# A Beginners Guide To Putting



## Sam Snead

Putting as we know is a very important part of the game. Many who have just begun golfing often neglect to practice putting. They tend to focus more on the swing in the hope that it lowers scores. It is all well and good if you have a good swing and are hitting greens but if you can’t putt you are more often than not going to be punished. If this is the case then it is crucial you spend the time to practice. This practice time will give you a new found confidence when it comes to putting. Here are 5 golf putting tips to put to use next round.

1 – Ok, so you are on the green or in a position where you can putt. This is the time to start thinking about the putt. Evaluate the green and think about how your ball rolled when it landed. Watching how the ball reacted when it finished on the green will give you insight into how the ball will roll. It will give you a line. Is the green sloped? Is the green on a hillside? These factors will affect the way the ball rolls.

2 – Always take the time to read the putt. Too many people new to the game rush into this and then wonder why they were not successful. Study the putt thoroughly from the front, back and side. Pay careful attention from the back of the hole you can spot any cheeky breaks or snap breaks that you will need to play for. Remember the path of the ball is determined by gravity, this means you have to putt were the ball is going to break. However the harder you hit the ball the less effect a slope will have.

3 – Grip the putter with the correct pressure. Take your glove off to get a better feel. Your right hand should be parallel to the target line, of course if you are left handed the left hand will be parallel to the target line. The right hand or left hand (for left handed players) should have more grip pressure as this is the guide for your putter.

4 – You should address the ball so that your eyes are directly above the ball. Get comfortable and balanced. The golf ball should be positioned towards the front heel. This encourages a putt with top spin which will roll better. If the ball is not positioned towards the front heel then you may mis-hit the putt.

5 – You should form a triangle with your arms and shoulders. Visualise the putting stroke as a pendulum motion. A pendulum like stroke promotes a good ball strike. What you want to do with the stroke is accelerate through the ball whilst maintaining a still head throughout. A common problem with putting is head movement. 

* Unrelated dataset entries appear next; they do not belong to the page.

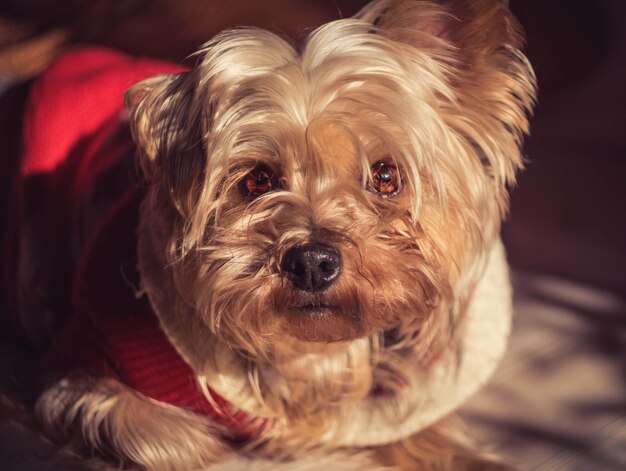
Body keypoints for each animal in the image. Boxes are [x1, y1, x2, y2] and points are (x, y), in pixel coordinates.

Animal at [12, 0, 532, 470]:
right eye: (258, 179)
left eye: (385, 176)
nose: (312, 262)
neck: (311, 351)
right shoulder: (82, 359)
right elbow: (162, 435)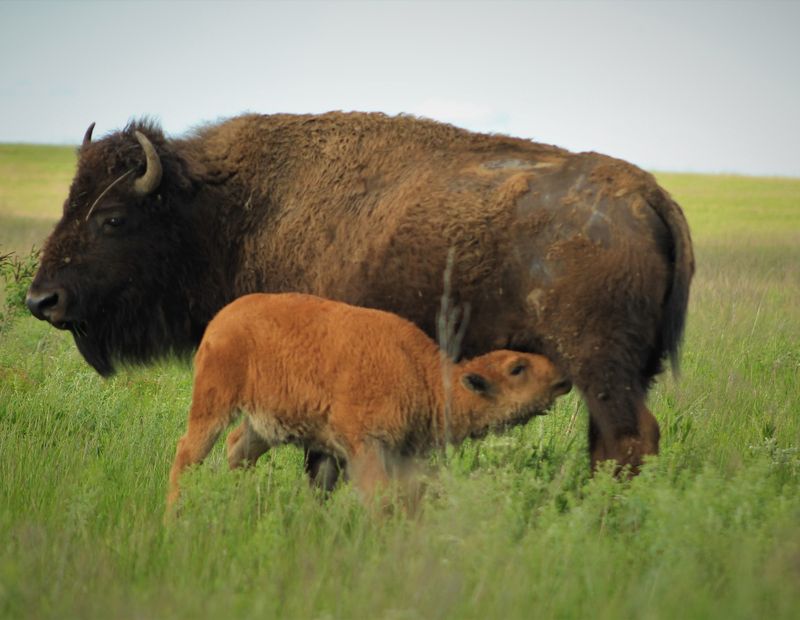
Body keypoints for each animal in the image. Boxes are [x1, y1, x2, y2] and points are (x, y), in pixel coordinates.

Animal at [27, 112, 693, 472]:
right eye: (67, 203)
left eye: (112, 217)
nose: (41, 301)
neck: (231, 208)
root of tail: (649, 196)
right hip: (624, 371)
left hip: (599, 366)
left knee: (627, 439)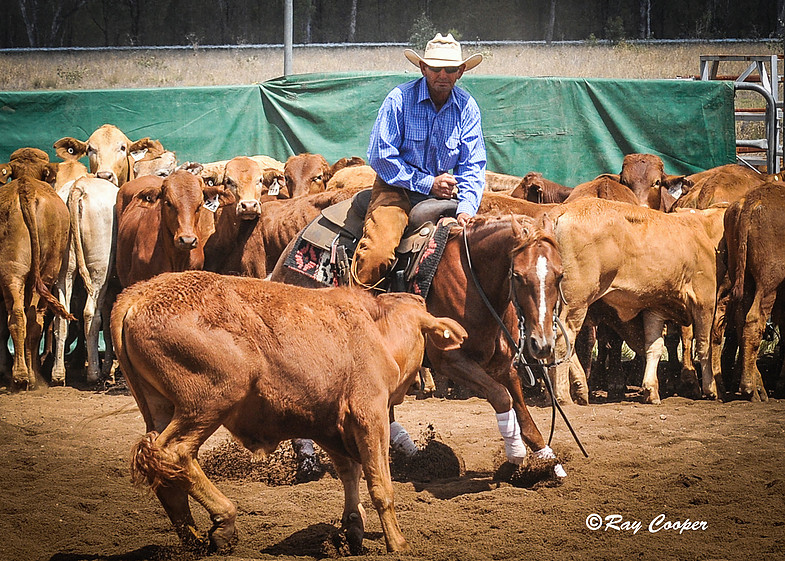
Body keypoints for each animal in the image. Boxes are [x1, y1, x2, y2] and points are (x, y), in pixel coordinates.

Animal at [111, 270, 466, 552]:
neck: (377, 332)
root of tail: (139, 294)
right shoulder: (370, 414)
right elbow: (380, 486)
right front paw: (397, 543)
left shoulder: (329, 425)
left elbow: (350, 472)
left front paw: (352, 526)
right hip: (211, 400)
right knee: (174, 453)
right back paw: (225, 521)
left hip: (160, 408)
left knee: (161, 468)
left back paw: (194, 540)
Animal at [272, 212, 568, 474]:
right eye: (517, 275)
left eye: (560, 275)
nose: (541, 343)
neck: (473, 281)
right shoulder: (450, 360)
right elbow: (501, 397)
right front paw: (515, 457)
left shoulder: (502, 363)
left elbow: (523, 412)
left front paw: (548, 461)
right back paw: (308, 462)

The putting stroke is the easiest stroke in golf but one of the toughest shots to make in your mind. You have to believe you can make the putt, be positive and you will reap the results. If you have negative thoughts then it is most likely you will not make the putt. A positive frame of mind will ensure better putting believe me. Follow the above golf putting tips these are sure to improve your game.


----------



## dawnRwright

This is a good reminders to everyone... I myself even neglect to practice putting. When reading this post i smile to myself. Thanks for the post.


----------